From here, just continue training like you would with a standard language modelling task, using the formatted_chat column.

If you format text with `apply_chat_template(tokenize=False)` and then tokenize it in a separate step, you should set the argument `add_special_tokens=False`. If you use `apply_chat_template(tokenize=True)`, you don't need to worry about this!

By default, some tokenizers add special tokens like <bos> and <eos> to text they tokenize. Chat templates should always include all of the special tokens they need, and so adding extra special tokens with the default add_special_tokens=True can result in incorrect or duplicated special tokens, which will hurt model performance.

Advanced: Extra inputs to chat templates

The only argument that apply_chat_template requires is messages. However, you can pass any keyword argument to apply_chat_template and it will be accessible inside the template. This gives you a lot of freedom to use chat templates for many things. There are no restrictions on the names or the format of these arguments - you can pass strings, lists, dicts or whatever else you want.

That said, there are some common use-cases for these extra arguments, such as passing tools for function calling, or documents for retrieval-augmented generation. In these common cases, we have some opinionated recommendations about what the names and formats of these arguments should be, which are described in the sections below. We encourage model authors to make their chat templates compatible with this format, to make it easy to transfer tool-calling code between models.

Advanced: Tool use / function calling

“Tool use” LLMs can choose to call functions as external tools before generating an answer. When passing tools to a tool-use model, you can simply pass a list of functions to the tools argument:

import datetime

def current_time():
    """Get the current local time as a string."""
    return str(datetime.now())

def multiply(a: float, b: float):
    """
    A function that multiplies two numbers
    
    Args:
        a: The first number to multiply
        b: The second number to multiply
    """
    return a * b

tools = [current_time, multiply]

model_input = tokenizer.apply_chat_template(
    messages,
    tools=tools
)

In order for this to work correctly, you should write your functions in the format above, so that they can be parsed correctly as tools. Specifically, you should follow these rules:

  • The function should have a descriptive name
  • Every argument must have a type hint
  • The function must have a docstring in the standard Google style (in other words, an initial function description
    followed by an Args: block that describes the arguments, unless the function does not have any arguments.
  • Do not include types in the Args: block. In other words, write a: The first number to multiply, not a (int): The first number to multiply. Type hints should go in the function header instead.
  • The function can have a return type and a Returns: block in the docstring. However, these are optional because most tool-use models ignore them.

EXTRACTED INFORMATION =>
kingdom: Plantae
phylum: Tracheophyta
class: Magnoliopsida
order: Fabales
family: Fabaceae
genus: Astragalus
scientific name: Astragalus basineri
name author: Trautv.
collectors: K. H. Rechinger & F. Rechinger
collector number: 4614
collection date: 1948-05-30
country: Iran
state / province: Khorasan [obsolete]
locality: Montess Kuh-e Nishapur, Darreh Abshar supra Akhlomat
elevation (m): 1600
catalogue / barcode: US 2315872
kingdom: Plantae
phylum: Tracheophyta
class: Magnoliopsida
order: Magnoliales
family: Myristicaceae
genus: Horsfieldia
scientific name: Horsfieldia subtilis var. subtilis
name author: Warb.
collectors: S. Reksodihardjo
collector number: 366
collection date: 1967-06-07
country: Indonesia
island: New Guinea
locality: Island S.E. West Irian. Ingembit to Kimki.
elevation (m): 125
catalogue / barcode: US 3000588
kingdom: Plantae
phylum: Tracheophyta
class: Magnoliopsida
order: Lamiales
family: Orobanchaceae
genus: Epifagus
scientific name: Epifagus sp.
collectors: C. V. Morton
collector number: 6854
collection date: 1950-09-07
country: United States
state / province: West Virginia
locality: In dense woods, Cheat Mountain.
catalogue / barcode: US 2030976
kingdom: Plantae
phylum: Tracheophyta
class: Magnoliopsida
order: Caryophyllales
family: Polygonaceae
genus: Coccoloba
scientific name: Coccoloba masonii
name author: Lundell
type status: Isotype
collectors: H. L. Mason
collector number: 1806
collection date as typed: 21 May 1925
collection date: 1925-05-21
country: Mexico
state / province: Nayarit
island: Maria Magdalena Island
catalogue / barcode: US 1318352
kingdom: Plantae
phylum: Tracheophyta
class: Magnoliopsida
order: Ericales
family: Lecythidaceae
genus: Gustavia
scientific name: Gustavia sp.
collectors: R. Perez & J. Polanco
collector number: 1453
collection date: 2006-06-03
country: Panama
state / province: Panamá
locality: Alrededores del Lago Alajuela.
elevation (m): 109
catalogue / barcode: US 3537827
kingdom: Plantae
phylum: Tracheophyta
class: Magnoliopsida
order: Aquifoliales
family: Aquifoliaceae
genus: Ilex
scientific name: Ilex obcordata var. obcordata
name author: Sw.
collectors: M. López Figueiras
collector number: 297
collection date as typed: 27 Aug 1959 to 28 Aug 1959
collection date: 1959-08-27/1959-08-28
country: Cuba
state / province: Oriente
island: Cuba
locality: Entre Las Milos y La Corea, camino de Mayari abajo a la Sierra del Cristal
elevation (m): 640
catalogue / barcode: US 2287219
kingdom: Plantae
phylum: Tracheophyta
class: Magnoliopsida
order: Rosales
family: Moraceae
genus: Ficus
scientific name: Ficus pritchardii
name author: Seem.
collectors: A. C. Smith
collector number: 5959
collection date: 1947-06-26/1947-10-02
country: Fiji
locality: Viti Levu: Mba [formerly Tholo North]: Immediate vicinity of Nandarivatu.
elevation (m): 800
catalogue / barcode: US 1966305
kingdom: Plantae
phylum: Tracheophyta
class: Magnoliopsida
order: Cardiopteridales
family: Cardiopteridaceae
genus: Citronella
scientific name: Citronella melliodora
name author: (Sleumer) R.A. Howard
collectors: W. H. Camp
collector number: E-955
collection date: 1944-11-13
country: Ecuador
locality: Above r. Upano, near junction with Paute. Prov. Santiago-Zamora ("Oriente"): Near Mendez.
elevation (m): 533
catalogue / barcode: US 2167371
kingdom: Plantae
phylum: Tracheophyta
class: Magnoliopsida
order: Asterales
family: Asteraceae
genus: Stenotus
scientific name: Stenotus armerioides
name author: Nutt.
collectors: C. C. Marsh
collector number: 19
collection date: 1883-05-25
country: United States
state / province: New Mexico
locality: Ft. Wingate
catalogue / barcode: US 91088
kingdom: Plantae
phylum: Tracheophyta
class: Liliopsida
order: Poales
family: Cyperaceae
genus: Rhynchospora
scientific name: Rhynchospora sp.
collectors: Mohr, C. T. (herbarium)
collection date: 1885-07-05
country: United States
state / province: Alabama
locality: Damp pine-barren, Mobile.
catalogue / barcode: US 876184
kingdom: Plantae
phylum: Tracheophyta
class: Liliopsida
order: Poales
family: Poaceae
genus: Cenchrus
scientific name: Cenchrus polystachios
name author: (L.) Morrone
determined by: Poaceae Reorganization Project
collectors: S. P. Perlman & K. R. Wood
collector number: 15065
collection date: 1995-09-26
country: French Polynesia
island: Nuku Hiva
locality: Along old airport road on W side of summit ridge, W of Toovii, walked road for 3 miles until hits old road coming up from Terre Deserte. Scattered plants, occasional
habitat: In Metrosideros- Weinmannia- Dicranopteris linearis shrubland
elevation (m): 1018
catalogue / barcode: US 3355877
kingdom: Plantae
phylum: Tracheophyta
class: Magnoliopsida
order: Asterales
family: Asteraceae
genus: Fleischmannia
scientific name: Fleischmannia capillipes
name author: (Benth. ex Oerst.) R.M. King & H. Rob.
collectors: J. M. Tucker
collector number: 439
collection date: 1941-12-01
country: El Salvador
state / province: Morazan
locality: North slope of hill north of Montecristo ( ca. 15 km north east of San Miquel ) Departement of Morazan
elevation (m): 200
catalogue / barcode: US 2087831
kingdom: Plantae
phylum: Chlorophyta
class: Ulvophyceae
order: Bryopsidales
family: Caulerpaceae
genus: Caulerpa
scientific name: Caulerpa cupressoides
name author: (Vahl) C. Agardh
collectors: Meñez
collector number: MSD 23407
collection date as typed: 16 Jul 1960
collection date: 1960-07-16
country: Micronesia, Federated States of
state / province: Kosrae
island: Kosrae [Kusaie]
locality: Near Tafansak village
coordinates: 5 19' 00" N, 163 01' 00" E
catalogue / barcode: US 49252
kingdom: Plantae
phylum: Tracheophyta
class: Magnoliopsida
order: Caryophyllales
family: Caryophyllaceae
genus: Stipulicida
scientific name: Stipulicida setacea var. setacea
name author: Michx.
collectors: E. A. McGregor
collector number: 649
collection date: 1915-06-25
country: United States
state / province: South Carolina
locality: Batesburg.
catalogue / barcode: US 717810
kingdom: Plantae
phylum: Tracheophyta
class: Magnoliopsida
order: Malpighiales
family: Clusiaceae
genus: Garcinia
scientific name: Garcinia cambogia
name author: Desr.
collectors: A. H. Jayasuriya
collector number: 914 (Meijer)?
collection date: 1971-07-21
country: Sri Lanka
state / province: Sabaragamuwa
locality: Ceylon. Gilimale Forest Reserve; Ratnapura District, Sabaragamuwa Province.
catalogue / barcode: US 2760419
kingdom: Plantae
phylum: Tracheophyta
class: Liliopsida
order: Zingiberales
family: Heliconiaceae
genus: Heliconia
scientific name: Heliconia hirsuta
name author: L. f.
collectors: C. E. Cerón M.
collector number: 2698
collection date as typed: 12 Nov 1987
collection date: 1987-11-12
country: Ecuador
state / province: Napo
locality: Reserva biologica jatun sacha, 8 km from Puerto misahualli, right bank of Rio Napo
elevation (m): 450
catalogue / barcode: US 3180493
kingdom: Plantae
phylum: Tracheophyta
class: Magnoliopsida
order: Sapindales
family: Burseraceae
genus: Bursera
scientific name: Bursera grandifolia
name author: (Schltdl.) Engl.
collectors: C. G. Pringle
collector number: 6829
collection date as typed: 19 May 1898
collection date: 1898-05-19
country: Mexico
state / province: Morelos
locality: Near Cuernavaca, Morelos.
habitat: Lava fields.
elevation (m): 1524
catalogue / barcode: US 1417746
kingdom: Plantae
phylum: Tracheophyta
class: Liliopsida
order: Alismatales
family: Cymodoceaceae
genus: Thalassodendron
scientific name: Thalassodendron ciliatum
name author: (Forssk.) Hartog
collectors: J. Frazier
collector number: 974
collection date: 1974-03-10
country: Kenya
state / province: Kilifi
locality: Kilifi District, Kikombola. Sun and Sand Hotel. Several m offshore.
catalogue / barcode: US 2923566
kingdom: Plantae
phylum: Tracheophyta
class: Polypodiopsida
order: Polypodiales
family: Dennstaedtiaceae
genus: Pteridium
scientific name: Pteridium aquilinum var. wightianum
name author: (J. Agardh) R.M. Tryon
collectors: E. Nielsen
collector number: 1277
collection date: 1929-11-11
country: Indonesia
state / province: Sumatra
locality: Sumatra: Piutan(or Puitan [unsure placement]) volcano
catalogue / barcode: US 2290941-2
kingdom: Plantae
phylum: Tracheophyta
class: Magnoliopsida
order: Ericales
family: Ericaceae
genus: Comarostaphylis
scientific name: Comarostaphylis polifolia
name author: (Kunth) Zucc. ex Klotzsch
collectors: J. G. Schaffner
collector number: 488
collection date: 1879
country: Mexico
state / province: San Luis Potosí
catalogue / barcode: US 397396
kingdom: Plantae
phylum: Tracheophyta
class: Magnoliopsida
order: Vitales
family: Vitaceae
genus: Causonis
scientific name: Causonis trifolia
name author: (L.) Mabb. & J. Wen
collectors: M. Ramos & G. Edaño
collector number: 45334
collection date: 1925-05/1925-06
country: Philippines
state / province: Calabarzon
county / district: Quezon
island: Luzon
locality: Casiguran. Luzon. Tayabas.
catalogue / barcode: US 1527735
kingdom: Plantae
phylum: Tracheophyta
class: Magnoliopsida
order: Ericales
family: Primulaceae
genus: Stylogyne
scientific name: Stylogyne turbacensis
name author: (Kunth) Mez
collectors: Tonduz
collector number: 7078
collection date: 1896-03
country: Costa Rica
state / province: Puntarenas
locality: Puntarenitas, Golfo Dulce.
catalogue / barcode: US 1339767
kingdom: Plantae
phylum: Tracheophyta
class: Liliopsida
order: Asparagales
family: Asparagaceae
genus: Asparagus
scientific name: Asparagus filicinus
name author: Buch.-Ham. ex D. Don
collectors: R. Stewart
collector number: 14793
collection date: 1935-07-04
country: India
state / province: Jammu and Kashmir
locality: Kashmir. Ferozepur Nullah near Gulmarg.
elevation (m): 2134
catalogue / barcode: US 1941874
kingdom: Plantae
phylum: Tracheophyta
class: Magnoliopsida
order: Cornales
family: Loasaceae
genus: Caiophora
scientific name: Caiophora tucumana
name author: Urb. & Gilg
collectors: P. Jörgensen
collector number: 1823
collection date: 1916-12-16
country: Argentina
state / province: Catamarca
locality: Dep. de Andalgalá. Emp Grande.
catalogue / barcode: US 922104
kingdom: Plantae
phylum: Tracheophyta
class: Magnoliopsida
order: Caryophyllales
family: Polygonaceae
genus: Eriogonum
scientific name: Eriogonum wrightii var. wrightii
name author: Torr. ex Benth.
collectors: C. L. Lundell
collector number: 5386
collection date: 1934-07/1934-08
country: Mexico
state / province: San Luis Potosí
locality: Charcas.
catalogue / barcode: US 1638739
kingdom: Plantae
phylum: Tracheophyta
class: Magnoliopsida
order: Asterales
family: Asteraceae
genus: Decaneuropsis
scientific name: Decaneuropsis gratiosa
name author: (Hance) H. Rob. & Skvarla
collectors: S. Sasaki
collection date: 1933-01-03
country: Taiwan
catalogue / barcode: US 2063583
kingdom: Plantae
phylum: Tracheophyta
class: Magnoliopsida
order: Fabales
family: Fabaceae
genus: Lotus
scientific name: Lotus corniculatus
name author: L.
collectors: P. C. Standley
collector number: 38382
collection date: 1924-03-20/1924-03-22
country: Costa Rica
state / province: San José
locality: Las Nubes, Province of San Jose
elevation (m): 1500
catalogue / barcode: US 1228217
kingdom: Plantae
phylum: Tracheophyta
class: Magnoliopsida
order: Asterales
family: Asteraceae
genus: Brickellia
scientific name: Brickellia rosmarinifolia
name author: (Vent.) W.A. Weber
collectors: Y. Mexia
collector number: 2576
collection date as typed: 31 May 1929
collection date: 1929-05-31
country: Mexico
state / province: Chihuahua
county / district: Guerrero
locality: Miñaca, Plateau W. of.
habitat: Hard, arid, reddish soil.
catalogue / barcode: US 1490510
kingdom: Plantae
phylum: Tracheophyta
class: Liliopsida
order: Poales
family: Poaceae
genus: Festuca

AIM OF THE EXERCISE => Please transcribe the chat templates text word for word, from "That said, there" up to and including "return str(datetime.now())".

EXERCISE SOLUTION =>
That said, there are some common use-cases for these extra arguments, such as passing tools for function calling, or documents for retrieval-augmented generation. In these common cases, we have some opinionated recommendations about what the names and formats of these arguments should be, which are described in the sections below. We encourage model authors to make their chat templates compatible with this format, to make it easy to transfer tool-calling code between models.

Advanced: Tool use / function calling

“Tool use” LLMs can choose to call functions as external tools before generating an answer. When passing tools to a tool-use model, you can simply pass a list of functions to the tools argument:

import datetime

def current_time():
    """Get the current local time as a string."""
    return str(datetime.now())